Bir kimse birden çok yemini bozarsa, her bir yemin için ayrı ayrı mı yoksa hepsi için bir keffaret mi ödemelidir?
Birden çok yemin edip sonra da bozmanın, çeşitli şekilleri vardır:
a) İster peş peşe olsun isterse farklı zamanlarda, birden çok yemin edilerek, her bir yeminde diğerinden farklı bir işin yapılması veya yapılmamasından söz edilmesi durumunda, fıkıh bilginlerinin çoğunluğuna göre her bir yeminin ihlalinden dolayı ayrı ayrı keffâret gerekir. Mesela, “Vallahi (Allah’a yemin ederim ki) şu kimsenin evine girmeyeceğim”, “Vallahi onunla konuşmayacağım” şeklinde söylenen sözlerin her biri ayrı birer yemindir. Yemin bozulup söz konusu kişinin evine girilmesiyle ayrı bir keffâret, o kişiyle konuşmakla başka bir keffâret gerekir.
Bu durumda bir keffâretin yeterli olacağı şeklindeki bir görüş, Ahmed b. Hanbel’e ve İmam Muhammed’e nispet edilmiş, bazı fıkıh kitaplarında ve ilmihallerde de yer almışsa da (İbn Âbidîn, Reddu’l-muhtâr, V, 486) bu nakil, başta erken dönem kaynakları olmak üzere diğer Hanefî kaynaklarında yer almayan ve sıhhatinde bazı kuşkular bulunan bir nakildir. Din İşleri Yüksek Kurulu da 28. 05. 1952 tarihinde, böyle bir yeminin bozulması durumda her bir yemin için ayrı keffaret ödeneceği yönünde fetva vermiştir.
b) Bir yemin cümlesinde, adına yemin edilen Allah Teâlâ’nın ismi bir defa zikredilmekle beraber, yapılması veya yapılmaması söz konusu edinilen işler sayıca birden fazla olursa, bunların hepsi birden ihlal edilse bile bir keffâret yeterlidir.
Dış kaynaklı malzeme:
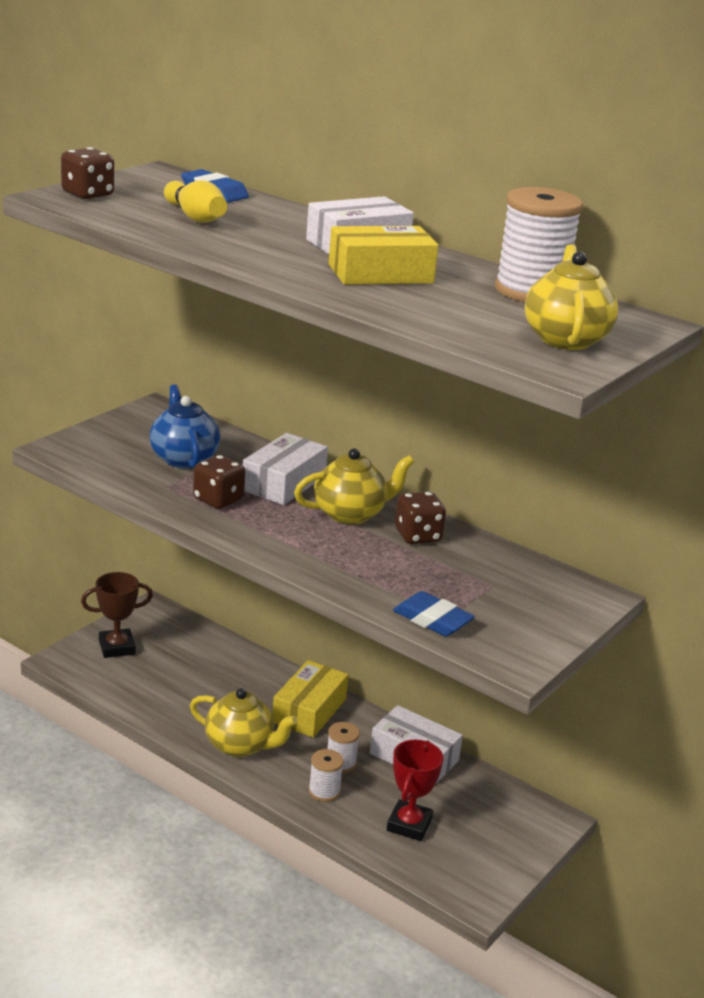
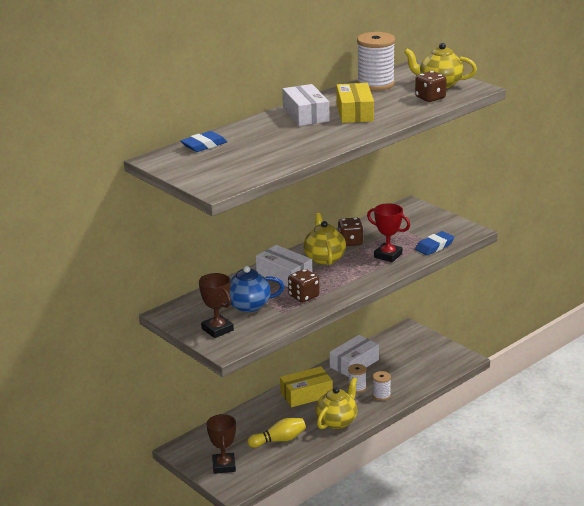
camera: 75 degrees left, 0 degrees up
(88, 194) = (211, 179): brown dice -> brown dice (430, 98)
(113, 441) = (217, 329): none -> brown trophy
(195, 217) = (257, 151): yellow bowling pin -> yellow bowling pin (279, 440)
(309, 710) = (306, 394): yellow box -> yellow box turned 60 degrees counterclockwise
(409, 825) = (410, 371): red trophy -> red trophy (388, 255)

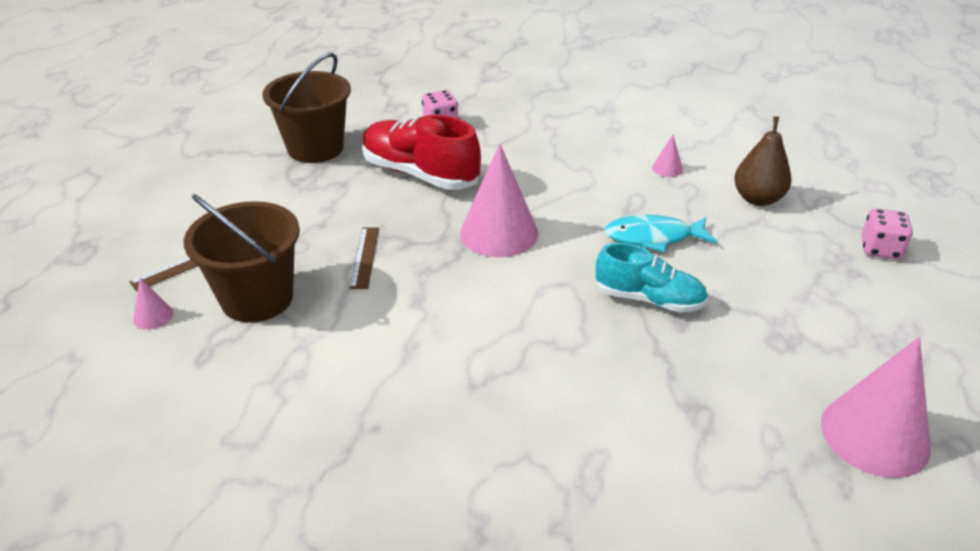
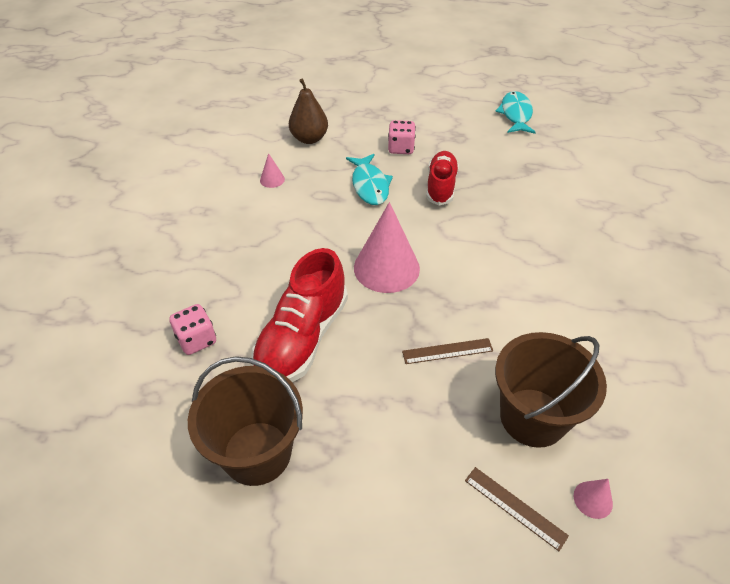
camera: 100 degrees left, 10 degrees up
(649, 299) = (441, 186): turquoise shoe -> red shoe
(874, 435) = (515, 114): pink cone -> turquoise fish
(880, 249) = (357, 97): pink dice -> pink dice (401, 148)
Mesela, “VAllahi şunu yemeyeceğim, şunu içmeyeceğim” diyen kimse, hem yiyerek hem de içerek verdiği söze aykırı davranırsa, sadece bir keffâret gerekir.
c) Bir yemin cümlesinin tamamı birden fazla mesela, “VAllahi şu işi yapmayacağım, “VAllahi şu işi yapmayacağım” şeklinde tekrar edilir ve sonra da bu yemin bozulursa; Hanefî mezhebinde kabul gören görüşe göre, ne kadar tekrar edildiyse o kadar sayıda keffâret gerekir. Böyle bir yemin tekrarının aynı zaman ve ortamda veya farklı zaman ve ortamlarda yapılması hükmü değiştirmez.
Malikî, Şâfiî ve Hanbelî mezheplerinde kabul gören görüşlere göre ve bazı Hanefilere göre ise bir keffâret yeterlidir.